**Action item:**
When you reach the line containing "[135,163,407,177] surveyed, the" in the entries below, start writing out each line exactly, and stop after the line containing "[355,229,417,243] self-report ->".

[Start of Attachment]

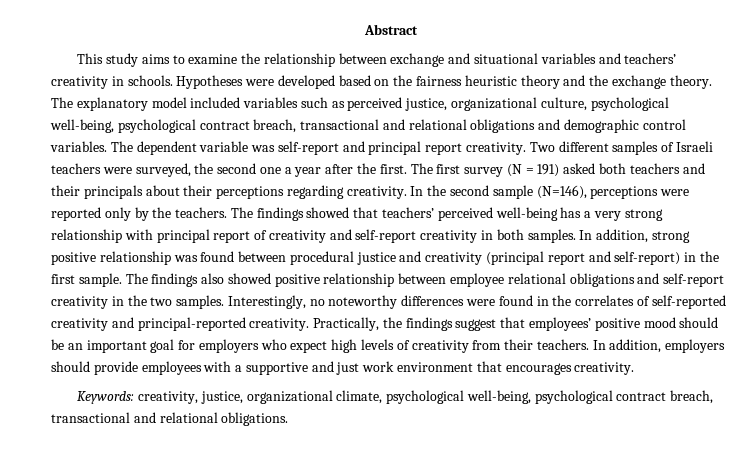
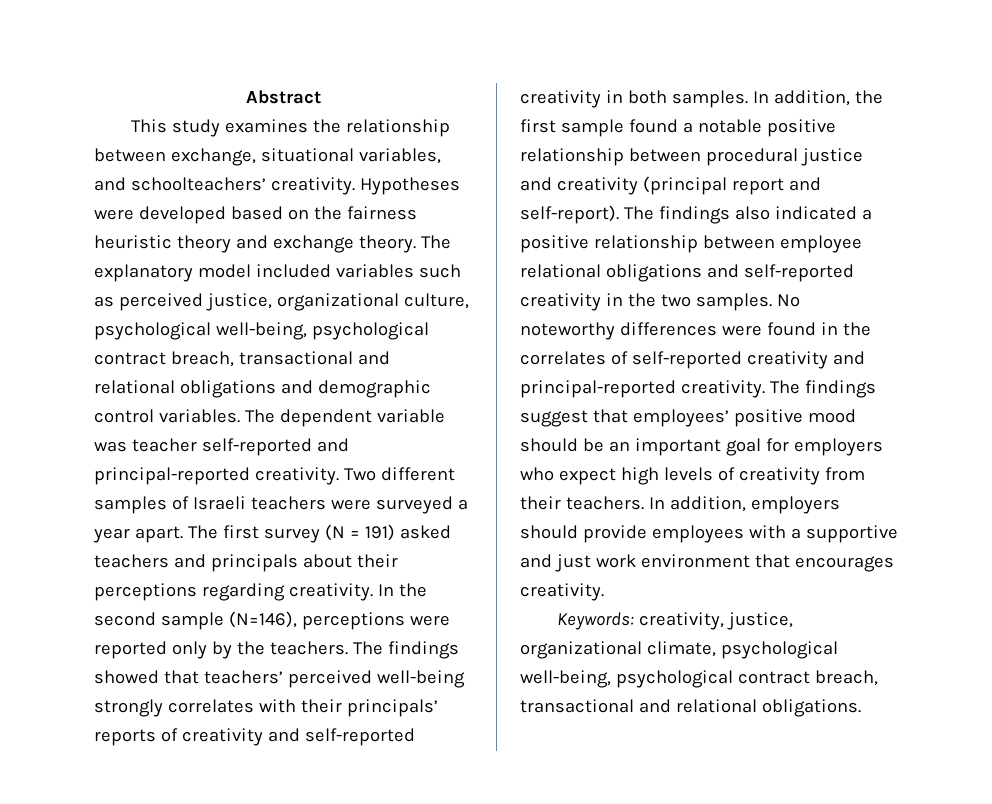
[141,53,677,67] [51,75,173,89] aims to examine the relationship between exchange and situational variables and teachers’ creativity in schools. -> [224,119,450,137] [94,148,441,166] [94,177,355,195] examines the relationship between exchange, situational variables, and schoolteachers’ creativity.
[589,75,609,86] the -> (268, 242) none
[277,141,463,155] self-report and principal report -> [131,438,349,456] [94,467,250,485] teacher self-reported and principal-reported
[135,163,407,177] surveyed, the second one a year after the first. -> [375,496,468,514] [93,526,183,543] surveyed a year apart.
[599,163,627,174] both -> (451, 532) none
[51,185,80,196] their -> (206, 561) none
[560,207,663,221] [51,229,251,243] has a very strong relationship with principal report -> [94,699,438,717] [94,729,156,746] strongly correlates with their principals’ reports
[355,229,417,243] self-report -> [304,728,415,746] self-reported
[651,231,690,243] [51,251,235,265] strong positive relationship was found -> [854,90,883,104] [520,119,836,137] [520,148,624,166] the first sample found a notable positive relationship
[614,251,719,265] [51,273,122,287] self-report) in the first sample. -> [520,205,619,224] self-report).
[227,273,271,284] showed -> [774,206,872,220] indicated a
[663,273,725,287] self-report -> [743,264,854,282] self-reported
[227,295,325,309] Interestingly, no -> [776,294,800,307] No
[313,317,402,331] Practically, the -> [769,380,800,394] The

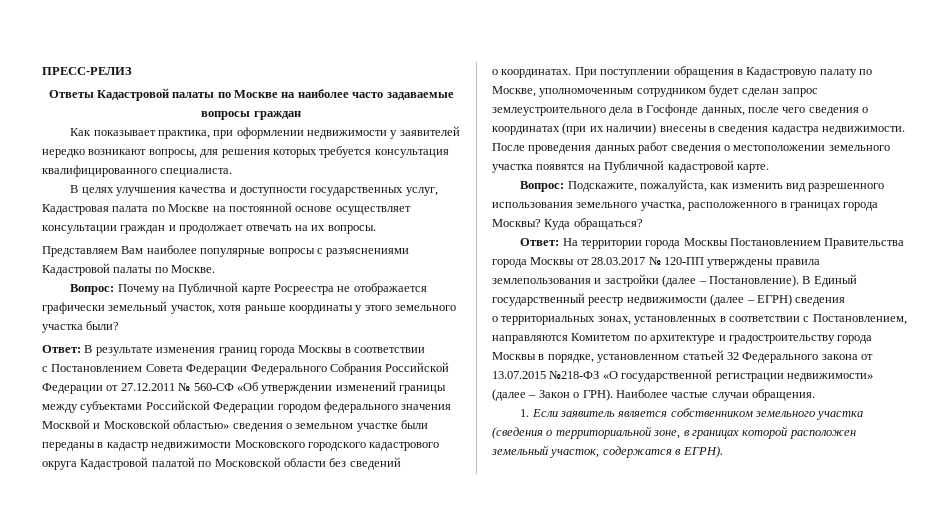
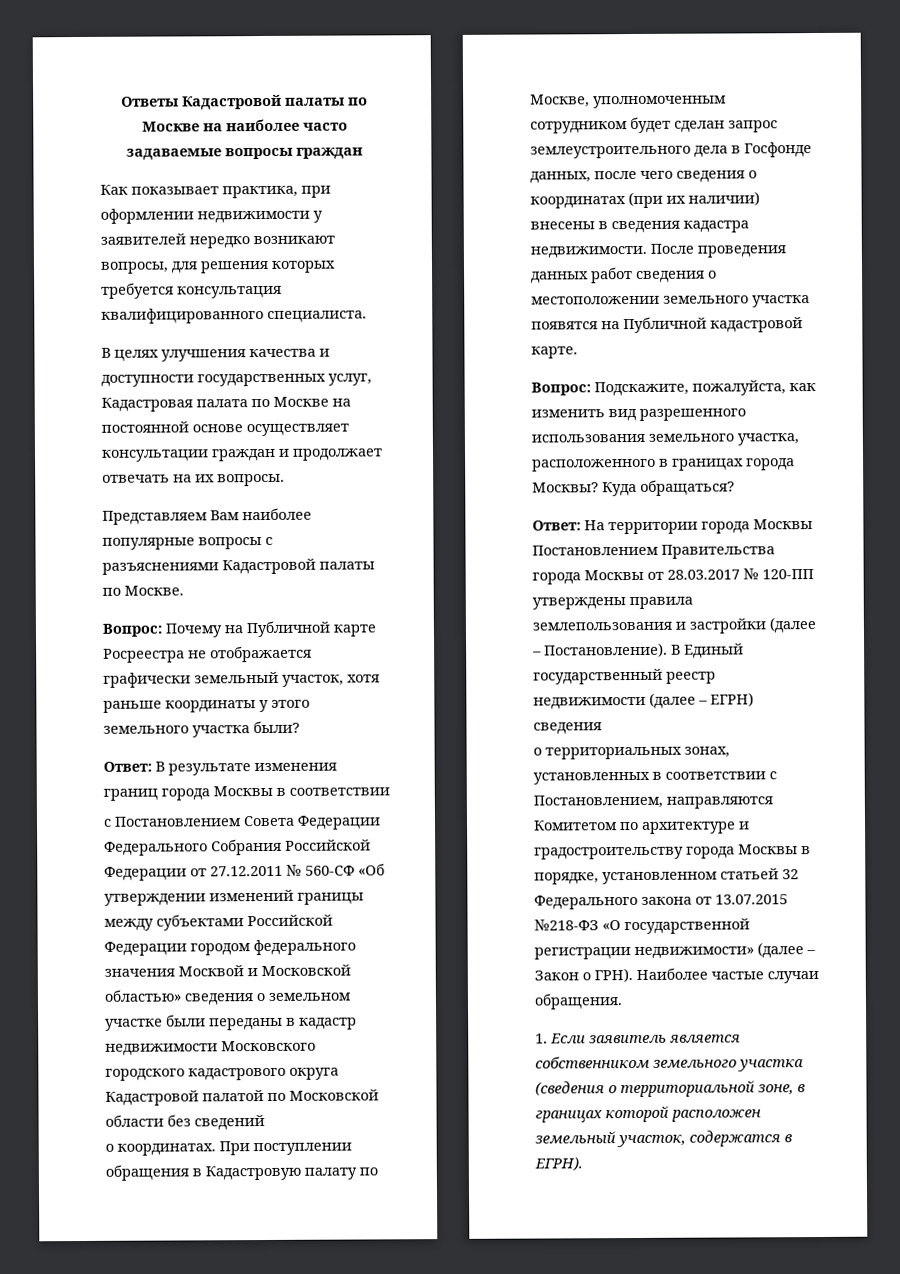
[42,67,132,75] ПРЕСС-РЕЛИЗ // -> (121, 101) none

[End of Attachment]

**Your response:**
[135,163,407,177] surveyed, the second one a year after the first. -> [375,496,468,514] [93,526,183,543] surveyed a year apart.
[599,163,627,174] both -> (451, 532) none
[51,185,80,196] their -> (206, 561) none
[560,207,663,221] [51,229,251,243] has a very strong relationship with principal report -> [94,699,438,717] [94,729,156,746] strongly correlates with their principals’ reports
[355,229,417,243] self-report -> [304,728,415,746] self-reported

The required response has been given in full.